Go through the records and give each one again exactly.

> [The records]
**********

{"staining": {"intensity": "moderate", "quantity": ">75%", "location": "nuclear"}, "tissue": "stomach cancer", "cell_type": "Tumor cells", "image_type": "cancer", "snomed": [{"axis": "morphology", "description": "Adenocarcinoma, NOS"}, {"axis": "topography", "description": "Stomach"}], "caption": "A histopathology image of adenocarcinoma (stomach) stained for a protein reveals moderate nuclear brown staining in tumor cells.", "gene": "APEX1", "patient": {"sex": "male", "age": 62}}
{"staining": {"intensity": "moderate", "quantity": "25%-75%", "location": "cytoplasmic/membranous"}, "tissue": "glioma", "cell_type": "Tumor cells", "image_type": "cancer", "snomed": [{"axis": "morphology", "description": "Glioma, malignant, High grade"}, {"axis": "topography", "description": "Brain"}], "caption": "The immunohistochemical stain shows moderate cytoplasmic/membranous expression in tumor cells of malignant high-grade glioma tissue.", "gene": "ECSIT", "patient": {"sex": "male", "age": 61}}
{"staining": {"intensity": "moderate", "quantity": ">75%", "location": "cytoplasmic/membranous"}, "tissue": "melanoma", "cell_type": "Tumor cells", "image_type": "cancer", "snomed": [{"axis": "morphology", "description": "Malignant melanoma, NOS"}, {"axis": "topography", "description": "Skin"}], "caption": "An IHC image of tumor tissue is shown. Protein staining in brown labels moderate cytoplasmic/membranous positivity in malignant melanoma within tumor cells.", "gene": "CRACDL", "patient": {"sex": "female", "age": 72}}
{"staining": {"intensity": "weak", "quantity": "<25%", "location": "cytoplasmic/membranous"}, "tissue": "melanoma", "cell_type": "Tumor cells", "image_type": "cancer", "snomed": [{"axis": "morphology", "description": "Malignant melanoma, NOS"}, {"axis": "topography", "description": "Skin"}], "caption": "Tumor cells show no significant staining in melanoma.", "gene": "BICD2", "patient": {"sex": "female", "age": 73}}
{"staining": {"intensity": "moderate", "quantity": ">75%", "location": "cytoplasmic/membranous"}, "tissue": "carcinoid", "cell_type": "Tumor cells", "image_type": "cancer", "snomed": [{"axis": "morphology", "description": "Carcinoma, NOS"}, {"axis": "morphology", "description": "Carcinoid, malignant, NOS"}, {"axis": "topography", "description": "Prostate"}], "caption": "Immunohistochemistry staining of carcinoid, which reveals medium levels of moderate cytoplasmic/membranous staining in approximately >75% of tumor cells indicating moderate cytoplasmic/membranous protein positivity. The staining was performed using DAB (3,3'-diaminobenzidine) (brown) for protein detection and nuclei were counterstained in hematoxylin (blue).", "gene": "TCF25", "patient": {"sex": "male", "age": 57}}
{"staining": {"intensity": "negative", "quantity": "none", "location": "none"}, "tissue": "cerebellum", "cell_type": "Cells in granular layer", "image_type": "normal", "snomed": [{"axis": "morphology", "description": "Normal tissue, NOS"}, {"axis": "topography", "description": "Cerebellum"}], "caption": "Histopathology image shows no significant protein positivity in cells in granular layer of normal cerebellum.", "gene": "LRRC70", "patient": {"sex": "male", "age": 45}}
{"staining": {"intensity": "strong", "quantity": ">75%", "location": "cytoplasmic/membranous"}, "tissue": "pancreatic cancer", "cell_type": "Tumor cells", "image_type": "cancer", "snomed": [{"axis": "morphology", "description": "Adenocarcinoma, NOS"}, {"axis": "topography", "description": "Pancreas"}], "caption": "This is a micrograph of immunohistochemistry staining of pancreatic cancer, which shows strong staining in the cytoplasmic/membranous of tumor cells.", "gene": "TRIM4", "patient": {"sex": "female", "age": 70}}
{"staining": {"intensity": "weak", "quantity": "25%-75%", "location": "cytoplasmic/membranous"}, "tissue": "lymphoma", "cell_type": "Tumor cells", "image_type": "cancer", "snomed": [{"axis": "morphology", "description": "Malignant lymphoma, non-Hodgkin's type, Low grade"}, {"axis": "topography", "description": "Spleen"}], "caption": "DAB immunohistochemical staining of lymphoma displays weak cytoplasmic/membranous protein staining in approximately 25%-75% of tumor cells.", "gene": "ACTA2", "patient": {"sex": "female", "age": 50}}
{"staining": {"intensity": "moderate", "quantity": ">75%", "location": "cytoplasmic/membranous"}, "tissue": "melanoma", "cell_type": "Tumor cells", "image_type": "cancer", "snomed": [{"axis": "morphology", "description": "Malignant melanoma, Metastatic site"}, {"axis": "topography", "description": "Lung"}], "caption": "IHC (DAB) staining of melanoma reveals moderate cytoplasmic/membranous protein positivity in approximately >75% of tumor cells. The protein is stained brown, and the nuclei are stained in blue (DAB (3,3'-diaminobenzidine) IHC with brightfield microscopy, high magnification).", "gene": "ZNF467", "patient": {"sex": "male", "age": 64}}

**********

> [Exercise answer]
{"staining": {"intensity": "moderate", "quantity": ">75%", "location": "nuclear"}, "tissue": "stomach cancer", "cell_type": "Tumor cells", "image_type": "cancer", "snomed": [{"axis": "morphology", "description": "Adenocarcinoma, NOS"}, {"axis": "topography", "description": "Stomach"}], "caption": "A histopathology image of adenocarcinoma (stomach) stained for a protein reveals moderate nuclear brown staining in tumor cells.", "gene": "APEX1", "patient": {"sex": "male", "age": 62}}
{"staining": {"intensity": "moderate", "quantity": "25%-75%", "location": "cytoplasmic/membranous"}, "tissue": "glioma", "cell_type": "Tumor cells", "image_type": "cancer", "snomed": [{"axis": "morphology", "description": "Glioma, malignant, High grade"}, {"axis": "topography", "description": "Brain"}], "caption": "The immunohistochemical stain shows moderate cytoplasmic/membranous expression in tumor cells of malignant high-grade glioma tissue.", "gene": "ECSIT", "patient": {"sex": "male", "age": 61}}
{"staining": {"intensity": "moderate", "quantity": ">75%", "location": "cytoplasmic/membranous"}, "tissue": "melanoma", "cell_type": "Tumor cells", "image_type": "cancer", "snomed": [{"axis": "morphology", "description": "Malignant melanoma, NOS"}, {"axis": "topography", "description": "Skin"}], "caption": "An IHC image of tumor tissue is shown. Protein staining in brown labels moderate cytoplasmic/membranous positivity in malignant melanoma within tumor cells.", "gene": "CRACDL", "patient": {"sex": "female", "age": 72}}
{"staining": {"intensity": "weak", "quantity": "<25%", "location": "cytoplasmic/membranous"}, "tissue": "melanoma", "cell_type": "Tumor cells", "image_type": "cancer", "snomed": [{"axis": "morphology", "description": "Malignant melanoma, NOS"}, {"axis": "topography", "description": "Skin"}], "caption": "Tumor cells show no significant staining in melanoma.", "gene": "BICD2", "patient": {"sex": "female", "age": 73}}
{"staining": {"intensity": "moderate", "quantity": ">75%", "location": "cytoplasmic/membranous"}, "tissue": "carcinoid", "cell_type": "Tumor cells", "image_type": "cancer", "snomed": [{"axis": "morphology", "description": "Carcinoma, NOS"}, {"axis": "morphology", "description": "Carcinoid, malignant, NOS"}, {"axis": "topography", "description": "Prostate"}], "caption": "Immunohistochemistry staining of carcinoid, which reveals medium levels of moderate cytoplasmic/membranous staining in approximately >75% of tumor cells indicating moderate cytoplasmic/membranous protein positivity. The staining was performed using DAB (3,3'-diaminobenzidine) (brown) for protein detection and nuclei were counterstained in hematoxylin (blue).", "gene": "TCF25", "patient": {"sex": "male", "age": 57}}
{"staining": {"intensity": "negative", "quantity": "none", "location": "none"}, "tissue": "cerebellum", "cell_type": "Cells in granular layer", "image_type": "normal", "snomed": [{"axis": "morphology", "description": "Normal tissue, NOS"}, {"axis": "topography", "description": "Cerebellum"}], "caption": "Histopathology image shows no significant protein positivity in cells in granular layer of normal cerebellum.", "gene": "LRRC70", "patient": {"sex": "male", "age": 45}}
{"staining": {"intensity": "strong", "quantity": ">75%", "location": "cytoplasmic/membranous"}, "tissue": "pancreatic cancer", "cell_type": "Tumor cells", "image_type": "cancer", "snomed": [{"axis": "morphology", "description": "Adenocarcinoma, NOS"}, {"axis": "topography", "description": "Pancreas"}], "caption": "This is a micrograph of immunohistochemistry staining of pancreatic cancer, which shows strong staining in the cytoplasmic/membranous of tumor cells.", "gene": "TRIM4", "patient": {"sex": "female", "age": 70}}
{"staining": {"intensity": "weak", "quantity": "25%-75%", "location": "cytoplasmic/membranous"}, "tissue": "lymphoma", "cell_type": "Tumor cells", "image_type": "cancer", "snomed": [{"axis": "morphology", "description": "Malignant lymphoma, non-Hodgkin's type, Low grade"}, {"axis": "topography", "description": "Spleen"}], "caption": "DAB immunohistochemical staining of lymphoma displays weak cytoplasmic/membranous protein staining in approximately 25%-75% of tumor cells.", "gene": "ACTA2", "patient": {"sex": "female", "age": 50}}
{"staining": {"intensity": "moderate", "quantity": ">75%", "location": "cytoplasmic/membranous"}, "tissue": "melanoma", "cell_type": "Tumor cells", "image_type": "cancer", "snomed": [{"axis": "morphology", "description": "Malignant melanoma, Metastatic site"}, {"axis": "topography", "description": "Lung"}], "caption": "IHC (DAB) staining of melanoma reveals moderate cytoplasmic/membranous protein positivity in approximately >75% of tumor cells. The protein is stained brown, and the nuclei are stained in blue (DAB (3,3'-diaminobenzidine) IHC with brightfield microscopy, high magnification).", "gene": "ZNF467", "patient": {"sex": "male", "age": 64}}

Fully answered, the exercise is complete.